Junaid Jamshed, in remembrance.

As yesterday’s events set in, the heart hurts even more. Junaid Jamshed (and Vital Signs) were in some ways the face of a very hopeful childhood. The music they made was all around us – from singing Dil Dil Pakistan with thousands of others at cricket matches at Gaddafi Stadium Lahore to crooning Yeh Shaam with the family at the winter bonfire nights. Aitebar was the first song that I learnt the words to, because my brother would sing it and it was the coolest thing to do. Independence Day felt incomplete without Maula and Hum Hain Pakistani on repeat.

I still remember meeting him before a concert at the Alhamra Open Air theatre. My father knew someone in the management who kindly allowed me and my siblings to go and have a quick meeting with Junaid, the band and some of the other musicians. I remember JJ being extremely courteous to my father and asking me and and brother what our favourite Vital Signs songs were. I left that green room feeling like the luckiest 7 year old.

Whatever path his life took thereon, was his own personal choice which I, in hindsight, respect him for. It must not have been easy to set aside what he was most passionate about, his music, for what he believed was the correct path.

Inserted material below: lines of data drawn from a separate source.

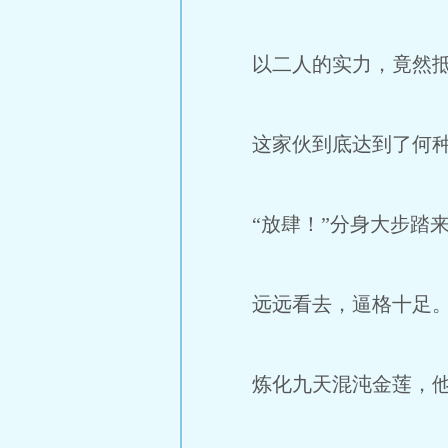
以二人的实力，竟然抵
这家伙到底达到了何种
“放肆！”分身大步踏来
远远看去，逼格十足
炼化九天混沌金莲，他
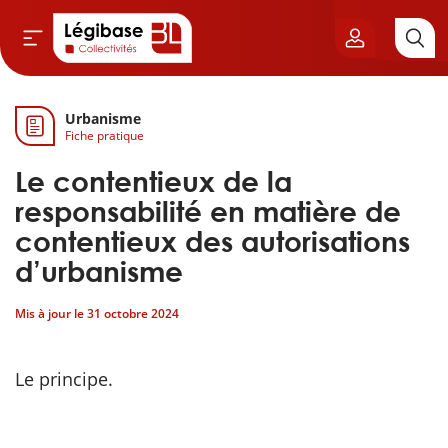
Urbanisme
Aller au contenu principal
Fiche pratique
vil & Cimetières
Le contentieux de la
ns & Élu local
responsabilité en matière de
contentieux des autorisations
& Finances locales
d’urbanisme
de publique
Mis à jour le
31 octobre 2024
sme
Le principe.
itoriales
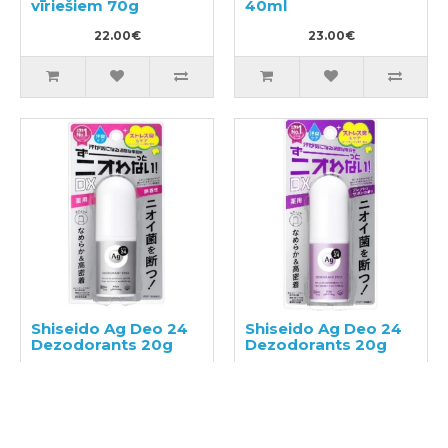
vīriešiem 70g
40ml
22.00€
23.00€
Shiseido Ag Deo 24
Shiseido Ag Deo 24
Dezodorants 20g
Dezodorants 20g
25.00€
25.00€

Barring some statements that I did not quite agree with, JJ, was one of the more understanding scholars we had. His death is indeed a loss to the community of religious scholars in Pakistan.

Junaid Jamshed stood for many different things for different people. For me, his death feels like the loss of so much that was sacred in my childhood.

Rest in peace, JJ. Thank you for the music and the memories.